The service responded with a JSON HAL document. There’s a “people” repository you can access. Next, create a person!

curl -X POST -H "Content-Type: application/json" -d '{ "firstName": "John", "lastName": "Doe" }' http://springbooteb-web-prod.us-east-1.elasticbeanstalk.com/people

{
  "firstName" : "John",
  "lastName" : "Doe",
  "_links" : {
    "self" : {
      "href" : "http://springbooteb-web-prod.us-east-1.elasticbeanstalk.com/people/1"
    },
    "person" : {
      "href" : "http://springbooteb-web-prod.us-east-1.elasticbeanstalk.com/people/1"
    }
  }
}

You’ve successfully added a person. Now get a list of people.

curl -X GET http://springbooteb-web-prod.us-east-1.elasticbeanstalk.com/people

{
  "_embedded" : {
    "people" : [ {
      "firstName" : "John",
      "lastName" : "Doe",
      "_links" : {
        "self" : {
          "href" : "http://springbooteb-web-prod.us-east-1.elasticbeanstalk.com/people/1"
        },
        "person" : {
          "href" : "http://springbooteb-web-prod.us-east-1.elasticbeanstalk.com/people/1"
        }
      }
    } ]
  },
  "_links" : {
    "self" : {
      "href" : "http://springbooteb-web-prod.us-east-1.elasticbeanstalk.com/people"
    },
    "profile" : {
      "href" : "http://springbooteb-web-prod.us-east-1.elasticbeanstalk.com/profile/people"
    },
    "search" : {
      "href" : "http://springbooteb-web-prod.us-east-1.elasticbeanstalk.com/people/search"
    }
  },
  "page" : {
    "size" : 20,
    "totalElements" : 1,
    "totalPages" : 1,
    "number" : 0
  }
}

There’s the person you added! The response from the server is a HAL document with HATOAS and pagination.

Conclusion

In just a few clicks you’ve deployed a simple, production-ready Spring Boot application with a MySQL database on AWS using Elastic Beanstalk.

As part of the launch and configuration of the environment, Elastic Beanstalk launched resources using other AWS services. These resources still remain under your control. They can be accessed through other AWS service consoles (for example, the EC2 console and the RDS console).

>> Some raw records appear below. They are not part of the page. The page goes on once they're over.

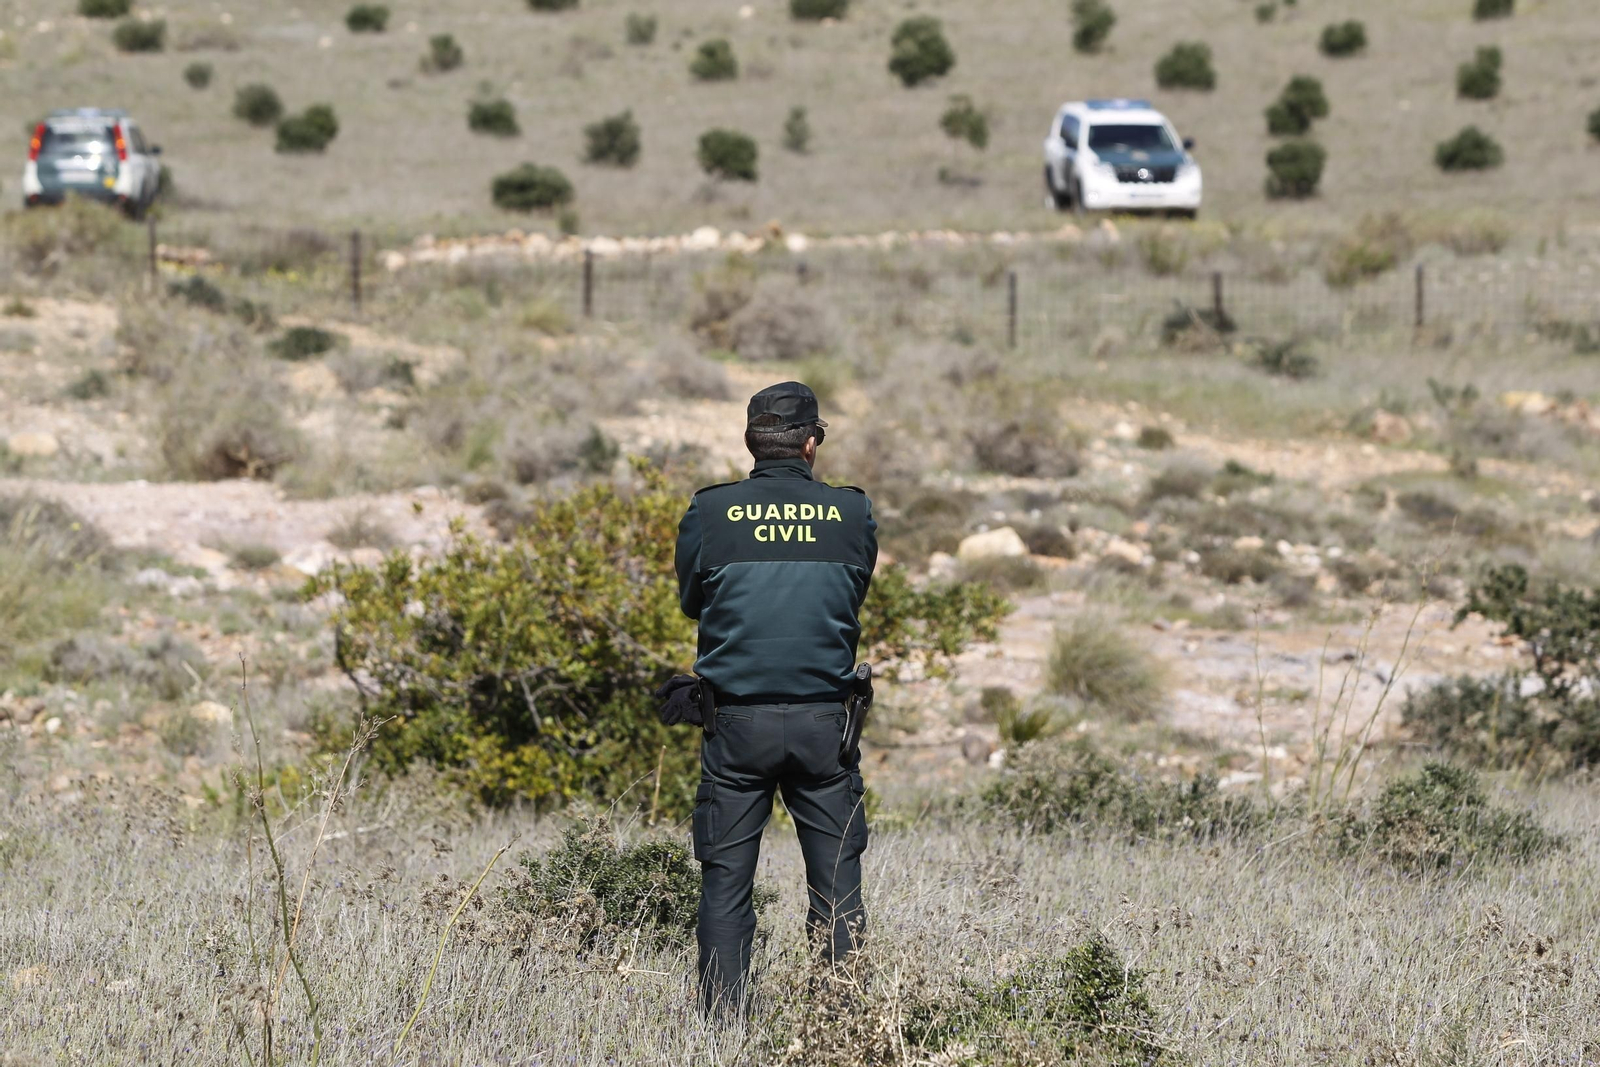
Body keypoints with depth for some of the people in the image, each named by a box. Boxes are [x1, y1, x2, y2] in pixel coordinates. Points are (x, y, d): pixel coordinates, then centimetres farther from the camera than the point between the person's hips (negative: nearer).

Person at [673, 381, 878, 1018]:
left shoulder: (709, 513, -4)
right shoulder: (852, 513, -2)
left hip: (736, 720, 0)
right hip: (824, 721, 1)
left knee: (725, 885, 6)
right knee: (837, 885, 7)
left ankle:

This is not the only way to deploy and manage applications on AWS, but it’s a powerful and easy way to deploy product-grade applications and services. Most of the configuration options you set during the setup process can be modified. There are many more options for customizing the deployment. I hope you found this post helpful. Feel free to leave feedback in the comments.